崔翁有女,字筠倩,肄业于鹅湖某校。曩者清明节假返里,曾识得春风半面,一十四五好女子也。惜其婉丽之姿,已深中新学界之毒,飞扬跋扈,骄气凌人,有不可近之色。
近来女学昌明,闺阁从风,联翩入学。究其所得,知识未必开通,气质先为变化,良可慨也。梨影清才,较之老人,相去殊远。
盖二人皆具过人之质,不过一趋于平淡,而一趋于绚烂,一趋于恬静,而一趋于热闹。遭遇不同,态度亦因之而异。故一则觉其可爱,一则觉其可怜。可怜者未有不可爱,可爱者未必尽可怜。吾辈用情,知其在彼不在此矣。

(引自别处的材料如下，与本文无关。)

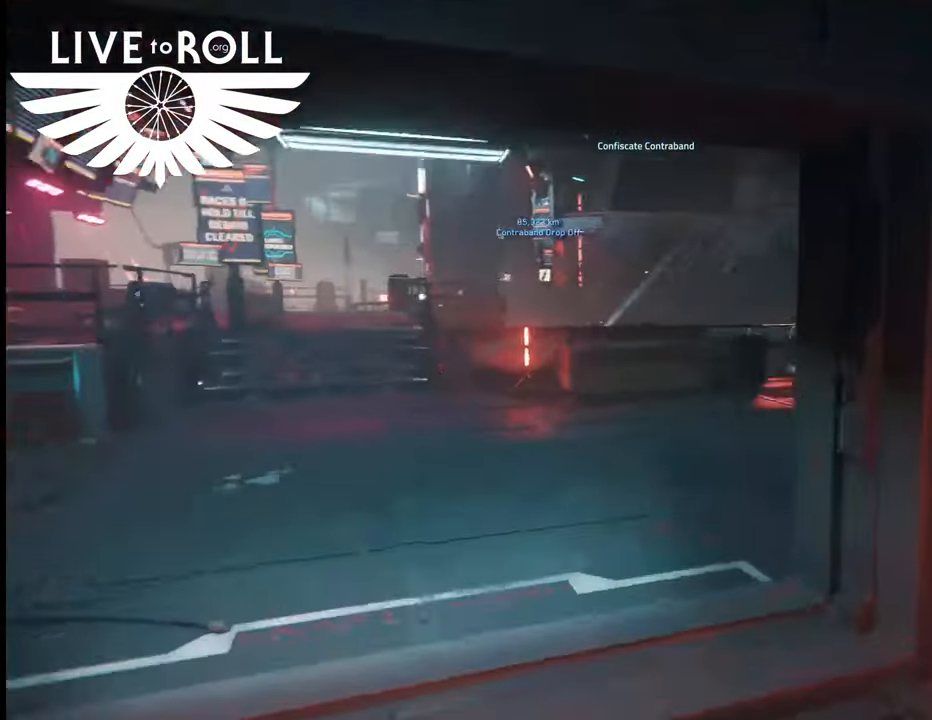
{"buttons": [], "left_stick": "up-left", "right_stick": "right", "events": []}
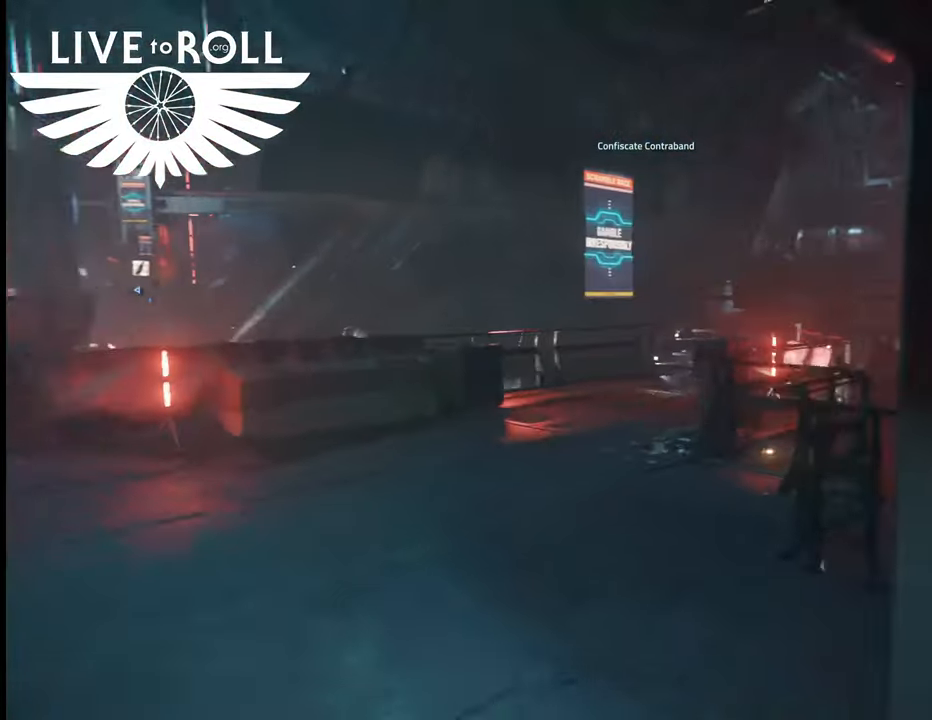
{"buttons": [], "left_stick": "up-left", "right_stick": "right", "events": []}
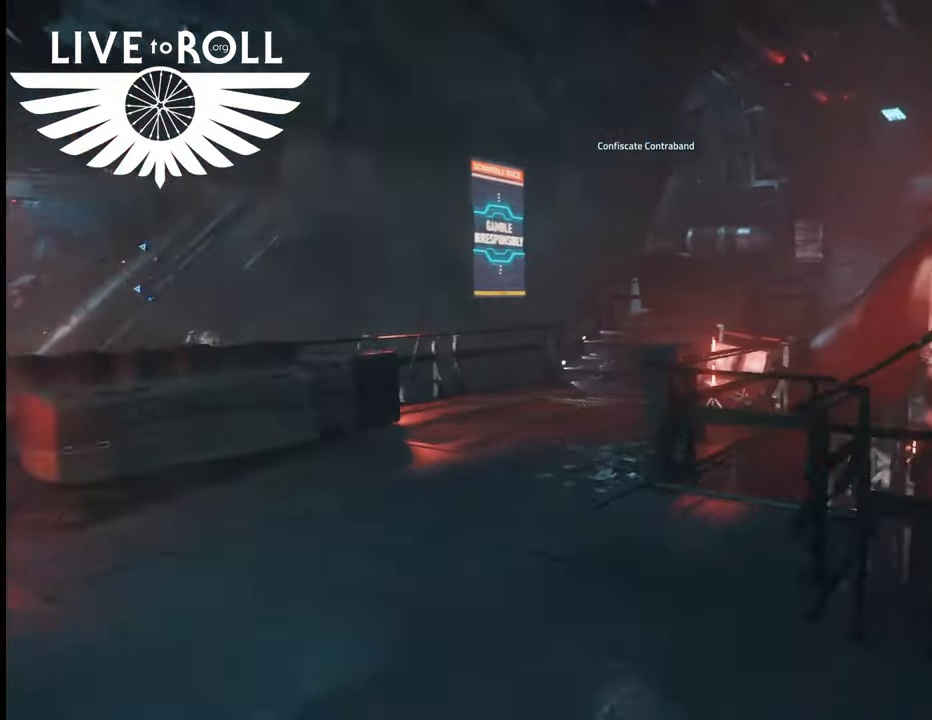
{"buttons": [], "left_stick": "up-left", "right_stick": "right", "events": []}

余书至此,又忆及余当初见女郎时,正值庭前木笔盛开,梨花尽落。余既以一树香云,比此孀闺之少妇,复以万枝红玉,方彼绣阁之名姝。意中二美,巧有此二花为之写照,不可谓非奇事也。当时曾赋小诗,有“题红愧乏江郎笔,不称今朝咏此花”之句,亦可知余意之所在矣。
虽然,人家女郎,何劳我加以月旦。幸此为余之日记,只余一人知之。偶然捉笔,聊寄闲情,人固不能得,且所评亦至当也。
余于梨影,悯其遇而洞其情矣。彼矫矫之筠倩,等诸隔墙春色,不甚相干。乌知其一寸芳心中,有几许柔情蜜意?就余意私惴,二人态度不同如此,其情性之不能吻合,殆可断言。
然昨闻崔翁言,又似两人平日相处,实情投意洽者,或者以貌取人,不无一失。彼女郎与梨影,惺惺相惜,一样可怜,固大异乎余所云耶。果尔则余为失言,而梨影寂寂空闺,尚有一凄凉之伴侣也。
筠倩与梨影,平时果能相得与否,兹姑勿论。即果相得矣,而此次归视梨影之疾,果能以身代药石与否,正未可恃也。梨影病源,余一人知之耳,病源不去,病岂能除?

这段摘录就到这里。